The nighttime blaze tore through the plaza that housed a variety of small businesses, including a pastry shop, dry cleaners, Kung Fu studio, computer repair service, food markets and restaurants, among others. No one was killed in the fire, though one firefighter received minor injuries.

Damages were estimated at more than $1 million.

Some of the plaza’s merchants have reopened their businesses elsewhere, while others are still struggling to rebuild despite financial relief efforts coordinated by the Amherst Area Chamber of Commerce and the United Way of Hampshire County.

Hai Cheng owned International Food Market and is still trying to find way to restart his business, a prospect he described Friday as “grim.”

“Closure would be good, but the bottom line is we need to be able to start our businesses and all that is up in the air at this point,” he said. “It’s been a challenging six months.”

“For all these small businesses, it would have been nice to get some closure on what really happened and not have it hanging around,” state Rep. John W. Scibak, D-South Hadley, whose district includes Hadley, said Friday after learning the fire investigation had ended. “I can also understand that it’s not a perfect science.”

Spanknebel, the Hadley fire chief, said in a statement Friday the fire was difficult to fight. He thanked mutual aid companies from the region that responded and tried to control the blaze as well as the state and federal agencies that led the fire investigation and tried to determine its cause.

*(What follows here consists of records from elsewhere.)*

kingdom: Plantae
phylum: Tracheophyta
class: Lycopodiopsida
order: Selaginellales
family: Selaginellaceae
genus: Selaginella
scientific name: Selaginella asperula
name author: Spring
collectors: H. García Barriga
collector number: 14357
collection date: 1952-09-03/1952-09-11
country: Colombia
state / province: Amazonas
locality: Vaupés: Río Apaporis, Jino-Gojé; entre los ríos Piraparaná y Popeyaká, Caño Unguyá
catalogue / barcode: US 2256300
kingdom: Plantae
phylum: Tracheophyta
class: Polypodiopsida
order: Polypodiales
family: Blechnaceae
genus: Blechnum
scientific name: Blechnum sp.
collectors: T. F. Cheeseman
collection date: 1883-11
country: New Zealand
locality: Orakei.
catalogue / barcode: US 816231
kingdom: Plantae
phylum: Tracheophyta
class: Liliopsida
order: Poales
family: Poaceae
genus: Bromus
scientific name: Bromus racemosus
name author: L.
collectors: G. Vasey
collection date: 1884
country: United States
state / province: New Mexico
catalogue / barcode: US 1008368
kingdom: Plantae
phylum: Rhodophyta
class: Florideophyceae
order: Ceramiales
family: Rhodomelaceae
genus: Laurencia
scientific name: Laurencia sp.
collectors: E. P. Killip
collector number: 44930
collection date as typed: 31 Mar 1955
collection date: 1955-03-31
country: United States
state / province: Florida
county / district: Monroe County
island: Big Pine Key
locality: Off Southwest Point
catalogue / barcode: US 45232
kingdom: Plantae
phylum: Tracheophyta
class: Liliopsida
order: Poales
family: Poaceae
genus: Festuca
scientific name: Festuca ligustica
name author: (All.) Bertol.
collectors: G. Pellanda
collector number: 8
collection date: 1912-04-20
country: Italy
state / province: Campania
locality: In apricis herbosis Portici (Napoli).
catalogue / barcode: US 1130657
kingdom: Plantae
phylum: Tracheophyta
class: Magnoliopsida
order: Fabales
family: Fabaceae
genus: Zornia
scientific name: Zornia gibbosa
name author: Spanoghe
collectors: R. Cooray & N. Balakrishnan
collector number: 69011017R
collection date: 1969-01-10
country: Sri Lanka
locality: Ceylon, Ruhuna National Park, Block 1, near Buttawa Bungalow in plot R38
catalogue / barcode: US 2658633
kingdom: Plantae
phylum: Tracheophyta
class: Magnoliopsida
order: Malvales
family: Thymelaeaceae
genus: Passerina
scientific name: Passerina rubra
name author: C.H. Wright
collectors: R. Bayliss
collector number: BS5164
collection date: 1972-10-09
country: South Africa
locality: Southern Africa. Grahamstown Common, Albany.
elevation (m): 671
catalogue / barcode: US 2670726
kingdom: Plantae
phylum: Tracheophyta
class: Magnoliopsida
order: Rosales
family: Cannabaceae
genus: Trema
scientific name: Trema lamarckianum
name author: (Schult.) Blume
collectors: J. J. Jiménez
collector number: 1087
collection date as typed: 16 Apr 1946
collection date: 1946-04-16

Hadley Town Administrator David G. Nixon also commended the many fire companies that responded on the night the plaza burned down, including the town’s force. “It’s obviously a big tragedy and we’re still feeling the effects of the dislocation of these businesses in Hadley,” Nixon said.

The vacant 1.35-acre property at 206 Russell St. is still owned by the Thatcher family of Colrain under Norwottuck Inn Holding Company LLC. They could not be reached for comment Friday.

The property’s assessment has dropped to $450,500 in the wake of the fire, according to the Hadley assessors office.

The fire was investigated by the Hadley Fire and Police Departments, the Office of the State Fire Marshal and the federal Bureau of Alcohol, Tobacco, Firearms and Explosives. The ATF often joins investigative teams on fires involving commercial buildings.

As the fire marshal’s office explained it, investigators pursue witnesses to a fire “while memories are fresh or before those displaced by fire become hard to locate.” Witness statements are then compared with forensic evidence at the scene.

After determining the point of origin, investigators need witnesses to identify possible sources of ignition and work through them until they are left with one probable cause. If investigators cannot come up with a probable cause, they are required to leave the fire’s cause as undetermined, according to the fire marshal’s office.

Finally, fire investigators are trained to examine a fire scene by going from the least amount of burn to the point or points with the most amount of burn damage. That is based on the belief that the areas burning the longest are where the most damage is — and the origin of the fire. Analyzing burn patterns can help reveal how the fire spread, how hot it was and how long it burned, according to Coan.

“It is a challenge to determine the cause of the fire when so much of the needed evidence is destroyed by the fire itself,” Coan said.